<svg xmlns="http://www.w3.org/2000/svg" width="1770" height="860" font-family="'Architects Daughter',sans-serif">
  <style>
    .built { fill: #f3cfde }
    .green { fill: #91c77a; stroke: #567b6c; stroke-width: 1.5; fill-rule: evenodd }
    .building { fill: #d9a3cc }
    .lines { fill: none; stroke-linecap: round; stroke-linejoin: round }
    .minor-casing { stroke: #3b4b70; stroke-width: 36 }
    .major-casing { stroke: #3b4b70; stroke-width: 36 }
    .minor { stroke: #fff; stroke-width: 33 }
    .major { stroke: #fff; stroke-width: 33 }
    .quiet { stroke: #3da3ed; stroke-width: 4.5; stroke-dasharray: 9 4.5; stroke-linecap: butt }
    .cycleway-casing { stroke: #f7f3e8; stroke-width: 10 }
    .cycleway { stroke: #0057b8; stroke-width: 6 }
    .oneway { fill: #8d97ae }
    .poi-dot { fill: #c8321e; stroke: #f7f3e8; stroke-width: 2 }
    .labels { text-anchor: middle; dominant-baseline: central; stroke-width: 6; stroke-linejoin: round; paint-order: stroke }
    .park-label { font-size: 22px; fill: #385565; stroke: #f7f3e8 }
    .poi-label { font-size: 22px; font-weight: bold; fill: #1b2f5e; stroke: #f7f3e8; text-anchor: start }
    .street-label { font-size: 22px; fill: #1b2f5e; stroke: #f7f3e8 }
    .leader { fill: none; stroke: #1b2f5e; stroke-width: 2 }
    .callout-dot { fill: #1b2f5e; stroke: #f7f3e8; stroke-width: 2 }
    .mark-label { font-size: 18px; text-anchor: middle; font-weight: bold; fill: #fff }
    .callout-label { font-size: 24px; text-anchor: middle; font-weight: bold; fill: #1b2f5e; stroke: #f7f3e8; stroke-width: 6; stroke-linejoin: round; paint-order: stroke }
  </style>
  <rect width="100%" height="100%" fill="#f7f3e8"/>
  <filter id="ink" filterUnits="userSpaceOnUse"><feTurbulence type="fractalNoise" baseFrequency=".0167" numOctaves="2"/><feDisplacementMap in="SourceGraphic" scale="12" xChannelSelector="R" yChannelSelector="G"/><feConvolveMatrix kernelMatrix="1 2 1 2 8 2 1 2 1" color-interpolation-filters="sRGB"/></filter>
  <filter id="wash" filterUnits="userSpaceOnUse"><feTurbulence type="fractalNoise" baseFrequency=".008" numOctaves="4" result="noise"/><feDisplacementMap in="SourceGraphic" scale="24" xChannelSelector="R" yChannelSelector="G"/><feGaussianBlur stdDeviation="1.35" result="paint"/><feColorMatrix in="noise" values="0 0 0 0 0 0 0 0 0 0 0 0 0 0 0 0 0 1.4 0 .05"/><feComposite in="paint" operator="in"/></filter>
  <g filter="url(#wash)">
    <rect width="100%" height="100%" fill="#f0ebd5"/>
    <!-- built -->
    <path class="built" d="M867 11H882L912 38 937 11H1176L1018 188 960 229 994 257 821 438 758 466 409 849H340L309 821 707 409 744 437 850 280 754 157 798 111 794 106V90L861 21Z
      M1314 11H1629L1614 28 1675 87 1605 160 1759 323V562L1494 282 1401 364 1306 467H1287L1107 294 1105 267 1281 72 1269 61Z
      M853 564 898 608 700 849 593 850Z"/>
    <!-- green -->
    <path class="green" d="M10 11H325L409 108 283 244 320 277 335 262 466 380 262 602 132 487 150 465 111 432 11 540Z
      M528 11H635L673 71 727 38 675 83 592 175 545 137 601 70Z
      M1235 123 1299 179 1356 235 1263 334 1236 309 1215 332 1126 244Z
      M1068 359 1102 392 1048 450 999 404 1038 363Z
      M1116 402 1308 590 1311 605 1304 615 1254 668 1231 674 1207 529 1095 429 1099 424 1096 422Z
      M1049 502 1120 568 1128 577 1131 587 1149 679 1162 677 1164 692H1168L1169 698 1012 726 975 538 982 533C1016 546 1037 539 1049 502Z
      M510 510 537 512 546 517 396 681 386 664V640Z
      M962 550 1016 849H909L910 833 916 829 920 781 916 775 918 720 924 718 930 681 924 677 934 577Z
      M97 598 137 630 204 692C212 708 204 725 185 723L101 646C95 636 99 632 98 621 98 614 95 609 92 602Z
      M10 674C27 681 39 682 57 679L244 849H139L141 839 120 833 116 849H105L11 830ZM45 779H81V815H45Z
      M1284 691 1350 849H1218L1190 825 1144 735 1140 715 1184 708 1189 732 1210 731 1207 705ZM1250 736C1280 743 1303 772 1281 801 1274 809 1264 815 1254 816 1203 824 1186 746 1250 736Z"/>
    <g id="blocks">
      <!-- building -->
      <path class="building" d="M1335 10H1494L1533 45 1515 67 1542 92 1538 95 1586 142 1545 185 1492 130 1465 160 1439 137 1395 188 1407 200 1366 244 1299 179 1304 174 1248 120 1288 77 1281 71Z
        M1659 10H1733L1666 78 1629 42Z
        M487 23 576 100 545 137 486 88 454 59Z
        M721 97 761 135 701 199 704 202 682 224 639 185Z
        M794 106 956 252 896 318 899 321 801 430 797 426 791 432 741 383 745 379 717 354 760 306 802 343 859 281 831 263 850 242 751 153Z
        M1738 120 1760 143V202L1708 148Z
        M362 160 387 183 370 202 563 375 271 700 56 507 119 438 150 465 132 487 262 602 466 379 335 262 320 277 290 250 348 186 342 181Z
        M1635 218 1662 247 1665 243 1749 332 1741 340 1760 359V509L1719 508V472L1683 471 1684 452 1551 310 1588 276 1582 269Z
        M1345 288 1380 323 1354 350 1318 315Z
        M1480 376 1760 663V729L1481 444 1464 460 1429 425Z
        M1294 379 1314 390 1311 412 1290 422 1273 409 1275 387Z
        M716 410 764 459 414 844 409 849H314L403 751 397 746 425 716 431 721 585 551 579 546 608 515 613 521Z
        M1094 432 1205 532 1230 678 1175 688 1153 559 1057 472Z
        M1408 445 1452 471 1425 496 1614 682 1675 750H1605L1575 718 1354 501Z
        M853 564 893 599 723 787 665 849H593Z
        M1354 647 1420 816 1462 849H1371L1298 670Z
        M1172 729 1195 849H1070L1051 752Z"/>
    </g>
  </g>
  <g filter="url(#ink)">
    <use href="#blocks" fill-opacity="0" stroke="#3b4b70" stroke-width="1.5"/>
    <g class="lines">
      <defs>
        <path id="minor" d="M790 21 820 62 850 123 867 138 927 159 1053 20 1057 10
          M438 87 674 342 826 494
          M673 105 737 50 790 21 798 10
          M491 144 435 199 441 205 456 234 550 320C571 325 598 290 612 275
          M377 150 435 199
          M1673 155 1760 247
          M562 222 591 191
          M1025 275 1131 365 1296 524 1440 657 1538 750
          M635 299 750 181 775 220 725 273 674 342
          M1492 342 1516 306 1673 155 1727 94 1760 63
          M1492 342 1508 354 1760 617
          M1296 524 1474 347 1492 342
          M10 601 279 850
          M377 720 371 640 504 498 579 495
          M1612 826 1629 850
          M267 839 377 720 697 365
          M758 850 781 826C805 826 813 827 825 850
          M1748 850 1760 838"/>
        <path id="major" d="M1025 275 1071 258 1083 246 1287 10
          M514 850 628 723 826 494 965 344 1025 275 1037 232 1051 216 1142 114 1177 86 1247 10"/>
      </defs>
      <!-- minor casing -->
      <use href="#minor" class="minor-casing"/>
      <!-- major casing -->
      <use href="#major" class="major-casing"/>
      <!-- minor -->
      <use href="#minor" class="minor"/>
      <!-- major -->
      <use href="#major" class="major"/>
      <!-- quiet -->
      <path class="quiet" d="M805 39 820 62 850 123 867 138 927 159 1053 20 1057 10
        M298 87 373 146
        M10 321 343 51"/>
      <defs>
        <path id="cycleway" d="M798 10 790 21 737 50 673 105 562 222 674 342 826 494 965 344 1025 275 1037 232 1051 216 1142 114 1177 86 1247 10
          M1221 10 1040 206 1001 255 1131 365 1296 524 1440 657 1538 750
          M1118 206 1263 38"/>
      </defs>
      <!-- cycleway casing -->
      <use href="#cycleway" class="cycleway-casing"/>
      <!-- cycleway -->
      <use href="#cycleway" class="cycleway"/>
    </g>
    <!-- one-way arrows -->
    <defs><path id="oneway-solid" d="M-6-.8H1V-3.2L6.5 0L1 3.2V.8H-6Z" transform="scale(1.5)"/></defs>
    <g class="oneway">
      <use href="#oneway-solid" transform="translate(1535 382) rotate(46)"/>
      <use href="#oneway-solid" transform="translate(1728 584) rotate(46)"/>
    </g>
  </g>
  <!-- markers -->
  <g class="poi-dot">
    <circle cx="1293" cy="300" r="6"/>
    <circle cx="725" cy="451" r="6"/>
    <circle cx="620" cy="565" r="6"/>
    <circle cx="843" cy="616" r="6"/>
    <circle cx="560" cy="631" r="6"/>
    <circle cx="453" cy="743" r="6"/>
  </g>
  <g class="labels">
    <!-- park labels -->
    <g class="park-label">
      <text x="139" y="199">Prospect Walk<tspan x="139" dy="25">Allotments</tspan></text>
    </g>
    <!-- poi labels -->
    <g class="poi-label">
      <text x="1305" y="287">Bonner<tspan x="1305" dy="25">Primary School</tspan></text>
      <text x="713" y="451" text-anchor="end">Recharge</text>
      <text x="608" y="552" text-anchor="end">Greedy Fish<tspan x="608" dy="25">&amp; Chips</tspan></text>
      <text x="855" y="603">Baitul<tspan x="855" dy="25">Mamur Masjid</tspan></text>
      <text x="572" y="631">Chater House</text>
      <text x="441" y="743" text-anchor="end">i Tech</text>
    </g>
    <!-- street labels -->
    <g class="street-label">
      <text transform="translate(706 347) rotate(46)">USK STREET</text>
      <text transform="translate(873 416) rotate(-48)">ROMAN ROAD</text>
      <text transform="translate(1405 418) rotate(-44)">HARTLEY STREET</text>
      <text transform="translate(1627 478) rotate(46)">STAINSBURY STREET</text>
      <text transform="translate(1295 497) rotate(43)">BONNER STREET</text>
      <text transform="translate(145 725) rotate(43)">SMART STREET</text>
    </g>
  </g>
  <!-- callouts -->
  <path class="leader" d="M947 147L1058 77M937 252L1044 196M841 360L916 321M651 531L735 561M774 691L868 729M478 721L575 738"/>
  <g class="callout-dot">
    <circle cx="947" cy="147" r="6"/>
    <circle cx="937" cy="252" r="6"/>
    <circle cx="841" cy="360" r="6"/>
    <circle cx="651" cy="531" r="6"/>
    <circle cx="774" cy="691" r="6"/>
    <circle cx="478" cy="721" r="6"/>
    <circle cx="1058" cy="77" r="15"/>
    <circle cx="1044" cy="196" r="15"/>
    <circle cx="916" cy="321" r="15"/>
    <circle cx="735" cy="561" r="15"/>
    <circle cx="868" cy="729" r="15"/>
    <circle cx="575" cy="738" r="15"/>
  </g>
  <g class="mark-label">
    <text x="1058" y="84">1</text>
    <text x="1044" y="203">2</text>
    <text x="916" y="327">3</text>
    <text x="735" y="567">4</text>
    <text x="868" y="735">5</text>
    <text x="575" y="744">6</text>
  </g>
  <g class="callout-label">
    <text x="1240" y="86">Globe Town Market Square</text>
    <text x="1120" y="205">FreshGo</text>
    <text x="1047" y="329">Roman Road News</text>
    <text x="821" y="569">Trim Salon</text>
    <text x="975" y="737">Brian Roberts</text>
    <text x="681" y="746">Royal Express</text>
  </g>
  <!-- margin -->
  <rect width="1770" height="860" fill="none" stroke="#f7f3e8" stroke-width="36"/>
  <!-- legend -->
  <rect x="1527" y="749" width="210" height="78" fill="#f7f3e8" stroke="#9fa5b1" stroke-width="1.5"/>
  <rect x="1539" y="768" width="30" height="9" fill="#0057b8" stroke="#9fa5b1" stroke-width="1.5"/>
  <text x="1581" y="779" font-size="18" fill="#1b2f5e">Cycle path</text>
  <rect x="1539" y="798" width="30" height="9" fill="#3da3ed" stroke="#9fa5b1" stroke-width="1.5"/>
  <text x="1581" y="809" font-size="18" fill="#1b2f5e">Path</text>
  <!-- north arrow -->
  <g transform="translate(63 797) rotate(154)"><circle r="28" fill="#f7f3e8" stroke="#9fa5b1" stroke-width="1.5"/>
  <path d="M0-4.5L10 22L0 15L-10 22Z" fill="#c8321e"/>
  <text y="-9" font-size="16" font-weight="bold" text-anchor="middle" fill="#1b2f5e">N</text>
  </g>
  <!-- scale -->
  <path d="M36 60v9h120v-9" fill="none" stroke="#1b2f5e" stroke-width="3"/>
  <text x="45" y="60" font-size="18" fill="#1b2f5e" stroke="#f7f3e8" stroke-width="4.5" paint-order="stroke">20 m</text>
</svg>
--
What is the number of lines in the entries above that contain the string "xChannelSelector"? Reply with the number and nothing more.

* _YOUR RESPONSE_: 2